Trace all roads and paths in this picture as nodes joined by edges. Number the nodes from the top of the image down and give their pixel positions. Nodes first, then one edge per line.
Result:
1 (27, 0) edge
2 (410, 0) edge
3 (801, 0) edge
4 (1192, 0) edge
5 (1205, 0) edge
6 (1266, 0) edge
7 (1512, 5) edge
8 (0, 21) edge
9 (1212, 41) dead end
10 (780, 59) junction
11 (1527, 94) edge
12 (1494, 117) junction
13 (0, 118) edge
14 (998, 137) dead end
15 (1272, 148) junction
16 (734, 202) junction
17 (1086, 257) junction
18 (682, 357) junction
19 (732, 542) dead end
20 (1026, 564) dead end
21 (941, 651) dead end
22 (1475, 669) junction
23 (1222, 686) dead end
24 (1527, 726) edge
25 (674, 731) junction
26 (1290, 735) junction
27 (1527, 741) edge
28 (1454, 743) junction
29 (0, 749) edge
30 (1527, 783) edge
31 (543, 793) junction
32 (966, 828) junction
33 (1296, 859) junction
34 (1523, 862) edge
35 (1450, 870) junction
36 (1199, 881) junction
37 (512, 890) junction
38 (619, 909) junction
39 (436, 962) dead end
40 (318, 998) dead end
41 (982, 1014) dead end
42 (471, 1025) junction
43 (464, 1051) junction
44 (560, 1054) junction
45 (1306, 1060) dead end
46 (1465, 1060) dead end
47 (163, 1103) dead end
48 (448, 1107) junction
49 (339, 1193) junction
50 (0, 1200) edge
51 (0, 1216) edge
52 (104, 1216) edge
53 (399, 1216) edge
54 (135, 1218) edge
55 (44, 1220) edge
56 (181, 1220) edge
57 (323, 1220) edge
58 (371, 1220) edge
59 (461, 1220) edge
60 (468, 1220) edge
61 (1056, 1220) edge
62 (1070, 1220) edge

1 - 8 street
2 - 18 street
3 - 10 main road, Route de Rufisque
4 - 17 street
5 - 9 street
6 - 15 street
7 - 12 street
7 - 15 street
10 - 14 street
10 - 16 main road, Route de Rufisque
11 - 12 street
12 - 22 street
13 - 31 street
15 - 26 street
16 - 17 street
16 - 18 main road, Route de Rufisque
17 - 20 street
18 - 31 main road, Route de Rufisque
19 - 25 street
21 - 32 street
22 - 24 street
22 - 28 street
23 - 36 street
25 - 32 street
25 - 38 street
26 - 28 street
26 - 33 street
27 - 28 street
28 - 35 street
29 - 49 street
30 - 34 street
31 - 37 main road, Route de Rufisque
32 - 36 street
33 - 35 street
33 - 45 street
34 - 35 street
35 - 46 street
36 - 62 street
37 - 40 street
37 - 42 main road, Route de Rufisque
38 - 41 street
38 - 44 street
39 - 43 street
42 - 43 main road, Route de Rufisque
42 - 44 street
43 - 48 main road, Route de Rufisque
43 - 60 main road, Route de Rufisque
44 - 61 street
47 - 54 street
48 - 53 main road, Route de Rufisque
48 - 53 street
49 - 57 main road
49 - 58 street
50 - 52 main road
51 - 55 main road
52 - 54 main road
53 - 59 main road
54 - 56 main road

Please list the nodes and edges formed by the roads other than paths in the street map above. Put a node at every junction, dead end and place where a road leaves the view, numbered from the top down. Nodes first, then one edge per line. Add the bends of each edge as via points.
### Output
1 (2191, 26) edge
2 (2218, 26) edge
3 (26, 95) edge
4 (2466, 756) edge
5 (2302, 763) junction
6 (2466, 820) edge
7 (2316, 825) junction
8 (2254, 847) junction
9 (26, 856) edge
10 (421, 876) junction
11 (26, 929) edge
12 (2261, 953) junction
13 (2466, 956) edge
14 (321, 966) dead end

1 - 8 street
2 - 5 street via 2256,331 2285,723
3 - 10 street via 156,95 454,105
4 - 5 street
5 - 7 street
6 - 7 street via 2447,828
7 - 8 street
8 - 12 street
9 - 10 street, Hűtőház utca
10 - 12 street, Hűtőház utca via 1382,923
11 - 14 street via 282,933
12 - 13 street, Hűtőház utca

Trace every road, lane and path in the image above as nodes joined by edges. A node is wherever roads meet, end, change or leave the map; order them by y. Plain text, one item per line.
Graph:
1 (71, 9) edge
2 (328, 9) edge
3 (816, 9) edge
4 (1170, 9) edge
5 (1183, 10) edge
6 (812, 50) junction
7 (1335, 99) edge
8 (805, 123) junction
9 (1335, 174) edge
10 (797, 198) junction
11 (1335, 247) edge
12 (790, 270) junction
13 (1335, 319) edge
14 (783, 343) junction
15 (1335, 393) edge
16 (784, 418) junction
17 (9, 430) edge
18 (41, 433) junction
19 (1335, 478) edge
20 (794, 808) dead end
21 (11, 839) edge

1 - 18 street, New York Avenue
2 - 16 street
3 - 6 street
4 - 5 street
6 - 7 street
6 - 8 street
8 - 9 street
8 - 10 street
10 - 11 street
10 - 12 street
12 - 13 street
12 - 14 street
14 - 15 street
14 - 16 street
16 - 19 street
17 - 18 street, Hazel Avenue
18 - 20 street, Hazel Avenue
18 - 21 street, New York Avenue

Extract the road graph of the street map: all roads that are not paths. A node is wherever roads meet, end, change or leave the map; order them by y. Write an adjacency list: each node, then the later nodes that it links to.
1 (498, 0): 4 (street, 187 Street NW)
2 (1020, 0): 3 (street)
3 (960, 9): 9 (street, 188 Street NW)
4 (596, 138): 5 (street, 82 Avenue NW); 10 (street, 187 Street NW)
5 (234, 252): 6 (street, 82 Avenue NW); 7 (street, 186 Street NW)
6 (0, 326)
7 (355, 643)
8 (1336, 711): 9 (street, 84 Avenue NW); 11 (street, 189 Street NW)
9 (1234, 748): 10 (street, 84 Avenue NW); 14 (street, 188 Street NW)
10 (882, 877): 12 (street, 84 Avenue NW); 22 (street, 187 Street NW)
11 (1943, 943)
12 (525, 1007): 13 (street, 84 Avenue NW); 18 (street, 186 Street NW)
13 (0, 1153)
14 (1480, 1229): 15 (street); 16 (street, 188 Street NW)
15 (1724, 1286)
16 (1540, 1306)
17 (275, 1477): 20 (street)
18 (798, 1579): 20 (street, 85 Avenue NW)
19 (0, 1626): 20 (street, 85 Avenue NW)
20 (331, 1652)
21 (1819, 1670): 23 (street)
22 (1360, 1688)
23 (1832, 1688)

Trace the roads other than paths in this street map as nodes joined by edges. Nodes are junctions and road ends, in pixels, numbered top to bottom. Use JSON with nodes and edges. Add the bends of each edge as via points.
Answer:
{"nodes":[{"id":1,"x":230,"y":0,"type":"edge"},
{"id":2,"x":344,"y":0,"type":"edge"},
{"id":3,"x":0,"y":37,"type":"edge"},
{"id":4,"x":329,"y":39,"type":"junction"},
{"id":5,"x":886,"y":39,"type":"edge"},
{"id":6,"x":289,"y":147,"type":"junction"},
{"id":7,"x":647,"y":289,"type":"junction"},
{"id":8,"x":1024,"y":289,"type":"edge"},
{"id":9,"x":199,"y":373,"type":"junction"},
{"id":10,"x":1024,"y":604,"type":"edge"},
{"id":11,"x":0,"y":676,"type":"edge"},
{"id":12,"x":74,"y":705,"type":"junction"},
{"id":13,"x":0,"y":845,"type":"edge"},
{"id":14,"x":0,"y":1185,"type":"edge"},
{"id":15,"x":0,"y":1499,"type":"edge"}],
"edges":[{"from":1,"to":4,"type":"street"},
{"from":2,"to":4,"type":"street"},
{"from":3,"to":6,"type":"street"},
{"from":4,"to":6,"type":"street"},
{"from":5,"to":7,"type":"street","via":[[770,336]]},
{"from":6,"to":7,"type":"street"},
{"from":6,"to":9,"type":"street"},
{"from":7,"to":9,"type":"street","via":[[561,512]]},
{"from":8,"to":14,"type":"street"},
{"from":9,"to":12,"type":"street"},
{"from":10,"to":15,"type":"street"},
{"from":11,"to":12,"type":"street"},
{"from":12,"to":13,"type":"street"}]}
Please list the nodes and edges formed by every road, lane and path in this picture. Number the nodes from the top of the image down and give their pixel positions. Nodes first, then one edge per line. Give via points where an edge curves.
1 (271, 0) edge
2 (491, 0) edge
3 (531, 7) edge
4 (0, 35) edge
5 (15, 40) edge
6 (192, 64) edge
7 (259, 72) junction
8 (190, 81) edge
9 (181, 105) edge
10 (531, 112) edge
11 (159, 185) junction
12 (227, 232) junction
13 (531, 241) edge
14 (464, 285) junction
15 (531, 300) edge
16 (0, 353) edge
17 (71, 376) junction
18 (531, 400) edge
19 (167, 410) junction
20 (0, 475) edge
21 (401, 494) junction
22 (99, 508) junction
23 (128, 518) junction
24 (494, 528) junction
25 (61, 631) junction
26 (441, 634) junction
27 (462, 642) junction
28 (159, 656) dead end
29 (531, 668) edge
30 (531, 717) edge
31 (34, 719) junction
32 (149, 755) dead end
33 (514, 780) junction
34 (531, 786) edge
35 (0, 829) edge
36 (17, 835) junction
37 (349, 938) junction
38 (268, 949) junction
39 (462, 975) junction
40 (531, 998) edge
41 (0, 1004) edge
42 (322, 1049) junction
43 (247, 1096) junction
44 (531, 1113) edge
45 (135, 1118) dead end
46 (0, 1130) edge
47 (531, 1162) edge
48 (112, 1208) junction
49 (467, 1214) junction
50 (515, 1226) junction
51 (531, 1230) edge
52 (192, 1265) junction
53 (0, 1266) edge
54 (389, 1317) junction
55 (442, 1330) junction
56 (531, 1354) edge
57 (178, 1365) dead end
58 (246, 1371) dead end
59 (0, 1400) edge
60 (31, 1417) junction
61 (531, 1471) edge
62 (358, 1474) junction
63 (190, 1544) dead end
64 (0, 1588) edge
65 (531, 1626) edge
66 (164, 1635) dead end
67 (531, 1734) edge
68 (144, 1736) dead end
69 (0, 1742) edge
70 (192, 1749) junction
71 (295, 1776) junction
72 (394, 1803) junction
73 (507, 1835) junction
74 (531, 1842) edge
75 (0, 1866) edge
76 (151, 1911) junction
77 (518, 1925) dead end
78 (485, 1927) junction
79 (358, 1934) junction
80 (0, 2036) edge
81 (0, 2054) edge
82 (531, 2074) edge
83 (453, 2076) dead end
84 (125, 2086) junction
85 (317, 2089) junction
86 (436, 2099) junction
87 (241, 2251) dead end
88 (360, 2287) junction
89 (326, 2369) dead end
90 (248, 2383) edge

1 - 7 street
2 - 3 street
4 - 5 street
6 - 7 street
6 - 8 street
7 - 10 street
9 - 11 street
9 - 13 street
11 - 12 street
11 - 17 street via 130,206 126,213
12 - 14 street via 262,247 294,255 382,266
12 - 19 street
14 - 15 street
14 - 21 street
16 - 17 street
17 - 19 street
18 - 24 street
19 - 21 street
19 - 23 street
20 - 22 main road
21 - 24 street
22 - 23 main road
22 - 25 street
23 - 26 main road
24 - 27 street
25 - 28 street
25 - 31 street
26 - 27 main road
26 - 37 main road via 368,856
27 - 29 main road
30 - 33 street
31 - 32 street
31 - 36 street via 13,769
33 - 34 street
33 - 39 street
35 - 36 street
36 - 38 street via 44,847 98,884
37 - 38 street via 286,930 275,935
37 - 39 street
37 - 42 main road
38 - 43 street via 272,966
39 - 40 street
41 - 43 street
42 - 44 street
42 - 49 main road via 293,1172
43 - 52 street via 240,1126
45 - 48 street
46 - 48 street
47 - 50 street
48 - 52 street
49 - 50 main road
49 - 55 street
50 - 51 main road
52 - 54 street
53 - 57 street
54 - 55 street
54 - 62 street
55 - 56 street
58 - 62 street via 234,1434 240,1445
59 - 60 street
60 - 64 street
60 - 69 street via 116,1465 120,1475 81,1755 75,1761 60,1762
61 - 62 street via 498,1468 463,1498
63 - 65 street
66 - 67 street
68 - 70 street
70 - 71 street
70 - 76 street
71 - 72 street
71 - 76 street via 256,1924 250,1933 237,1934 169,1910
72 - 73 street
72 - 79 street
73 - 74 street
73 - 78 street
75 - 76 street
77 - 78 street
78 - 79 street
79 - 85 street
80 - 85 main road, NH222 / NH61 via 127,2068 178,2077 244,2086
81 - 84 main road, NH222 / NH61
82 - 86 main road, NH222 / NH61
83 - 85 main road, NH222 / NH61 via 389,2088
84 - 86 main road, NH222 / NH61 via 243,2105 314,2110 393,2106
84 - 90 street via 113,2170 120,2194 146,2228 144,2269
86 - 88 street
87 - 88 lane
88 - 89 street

——

§ **TASK TO CARRY OUT**
Only the lines holding the word "Rufisque" belong in the answer; copy them from the listing above.

§ **RESPONSE AREA**
3 - 10 main road, Route de Rufisque
10 - 16 main road, Route de Rufisque
16 - 18 main road, Route de Rufisque
18 - 31 main road, Route de Rufisque
31 - 37 main road, Route de Rufisque
37 - 42 main road, Route de Rufisque
42 - 43 main road, Route de Rufisque
43 - 48 main road, Route de Rufisque
43 - 60 main road, Route de Rufisque
48 - 53 main road, Route de Rufisque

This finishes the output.